**What is being asked:** The answer must consist of every line from the data that holds "down".

**Record set:**
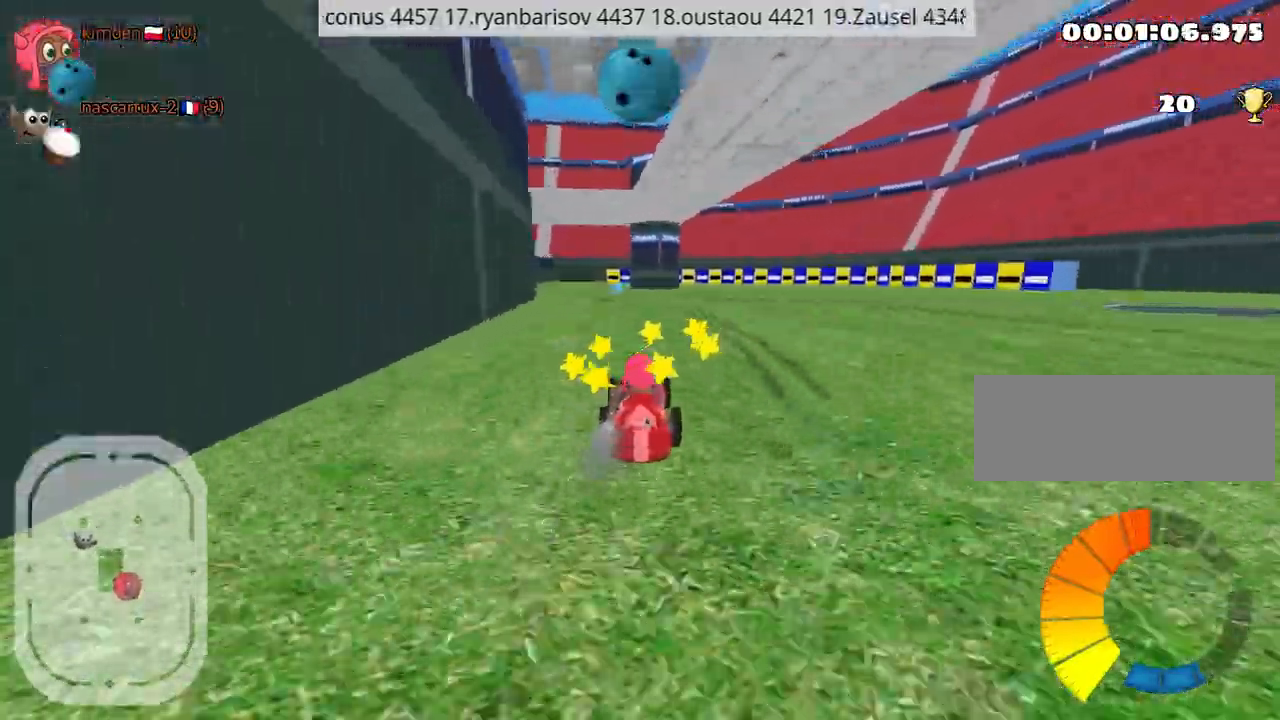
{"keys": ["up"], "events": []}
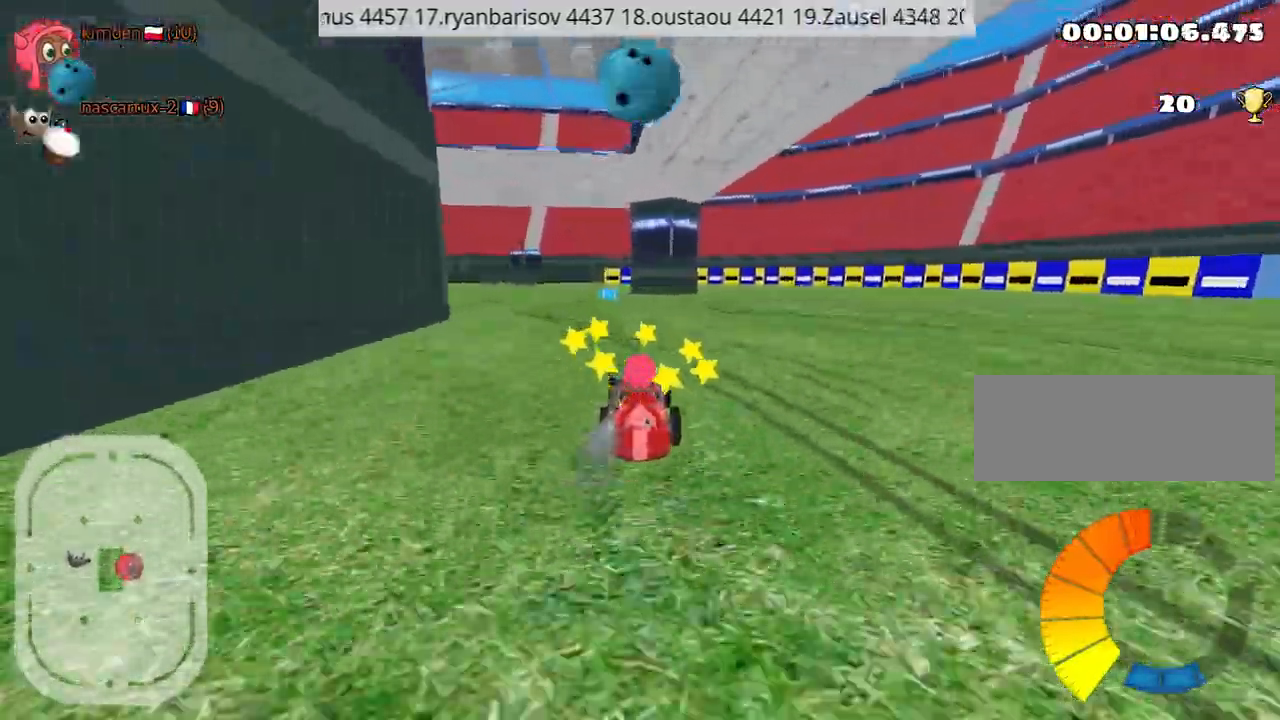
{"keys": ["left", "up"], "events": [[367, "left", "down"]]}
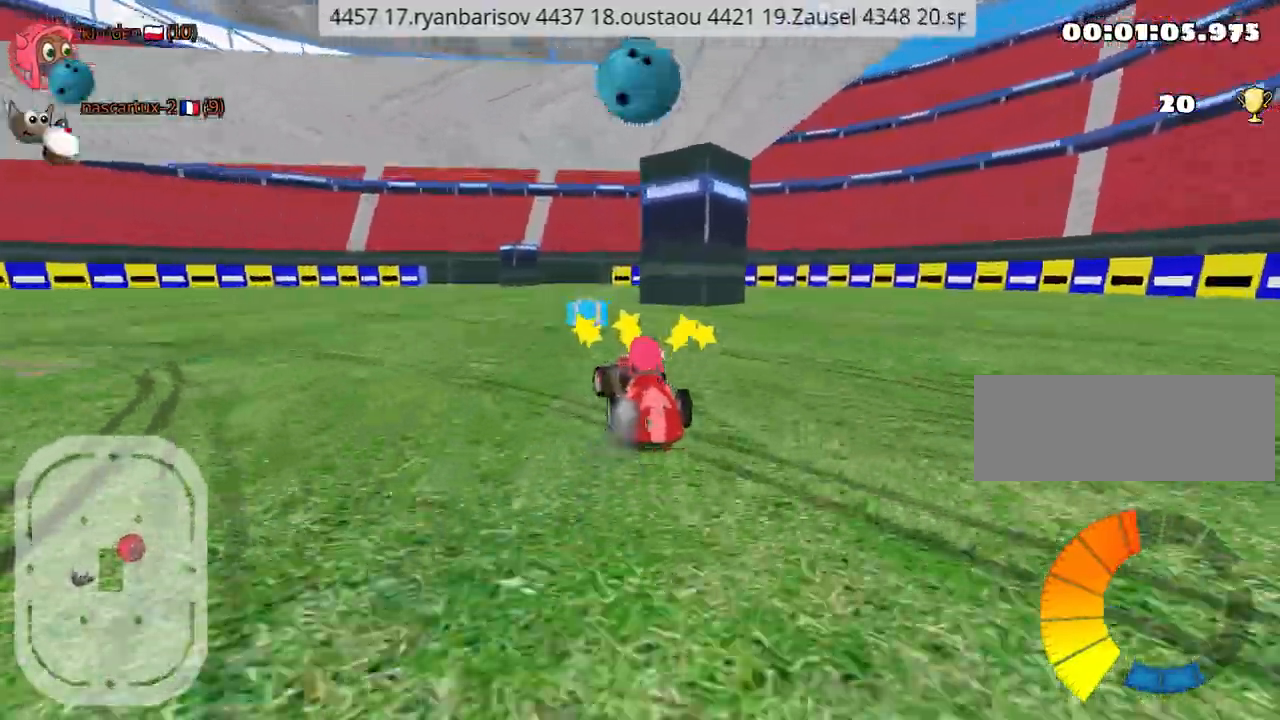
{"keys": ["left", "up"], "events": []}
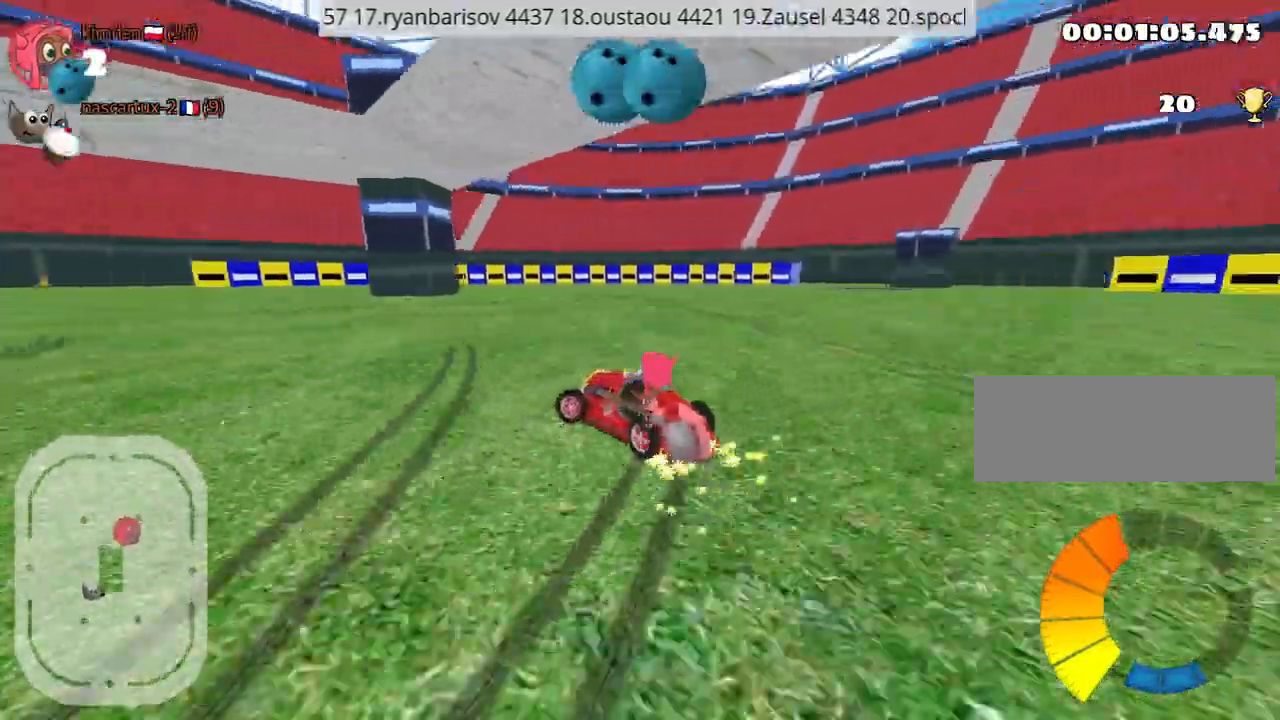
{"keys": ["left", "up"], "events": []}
...
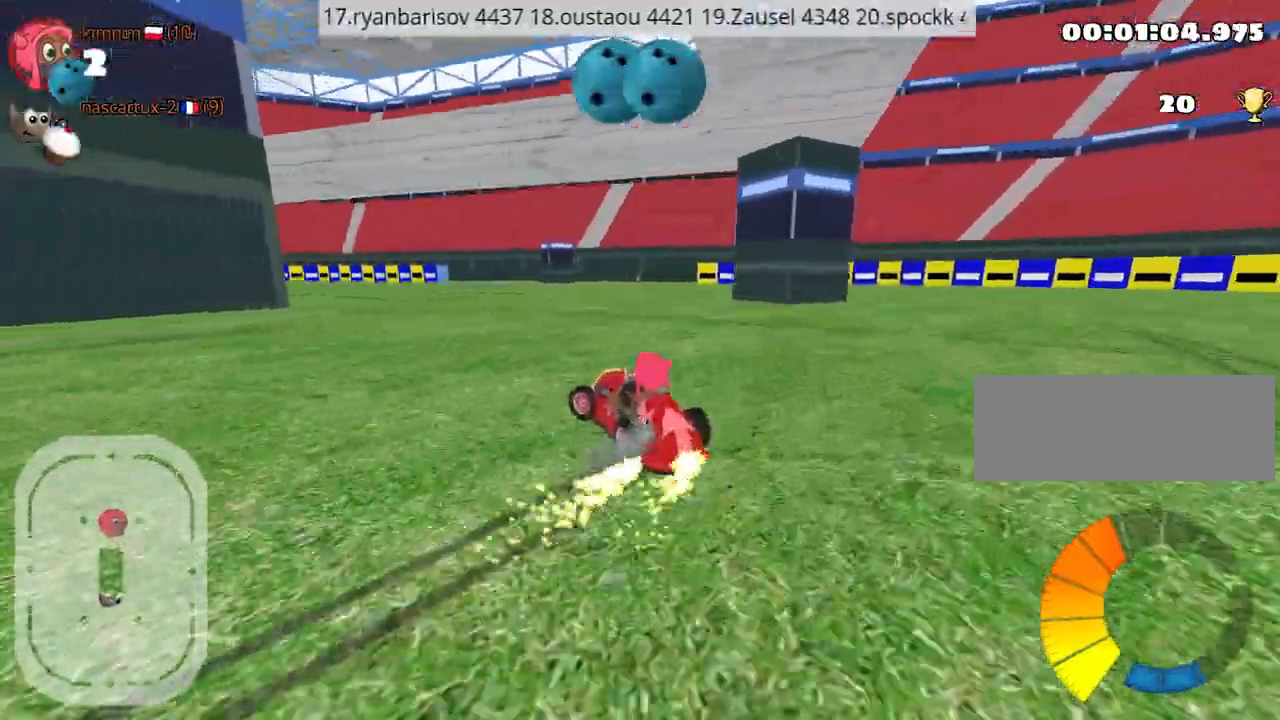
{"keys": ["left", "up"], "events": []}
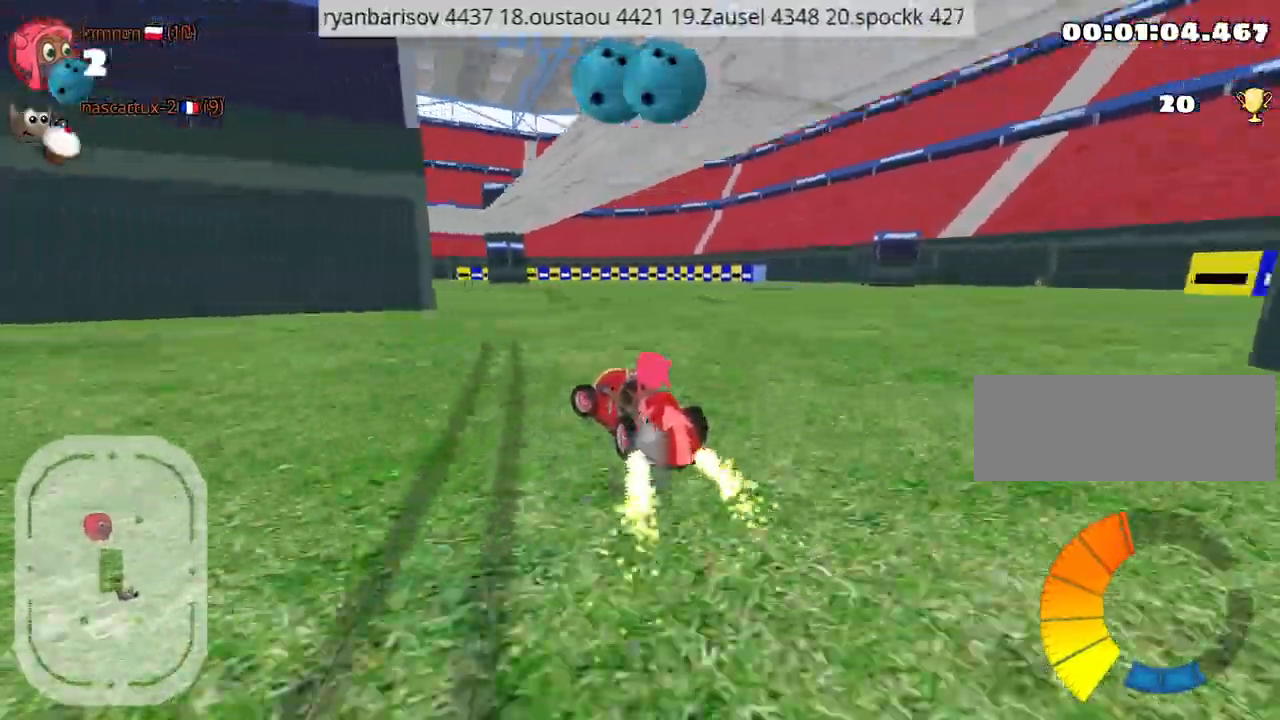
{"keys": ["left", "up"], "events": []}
* * *
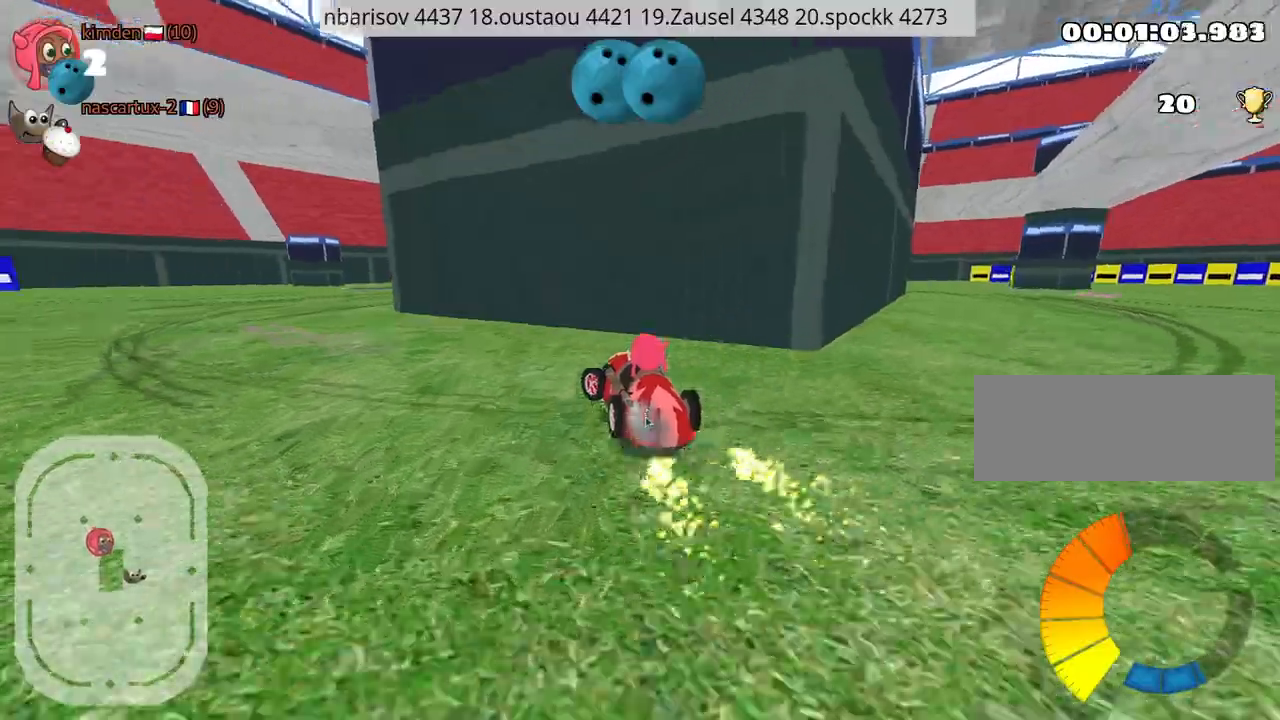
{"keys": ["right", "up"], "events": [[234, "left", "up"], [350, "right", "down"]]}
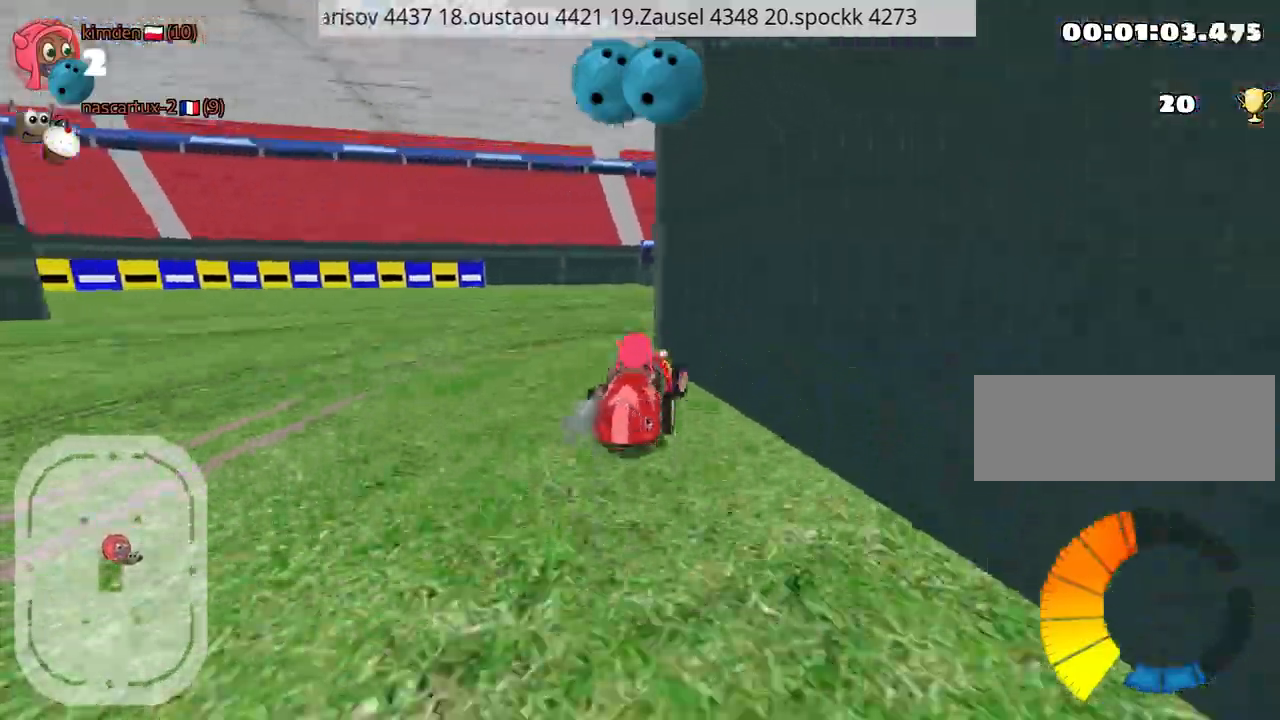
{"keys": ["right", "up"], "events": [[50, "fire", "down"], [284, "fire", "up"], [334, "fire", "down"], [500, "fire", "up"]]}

**Expected answer:**
{"keys": ["left", "up"], "events": [[367, "left", "down"]]}
{"keys": ["right", "up"], "events": [[234, "left", "up"], [350, "right", "down"]]}
{"keys": ["right", "up"], "events": [[50, "fire", "down"], [284, "fire", "up"], [334, "fire", "down"], [500, "fire", "up"]]}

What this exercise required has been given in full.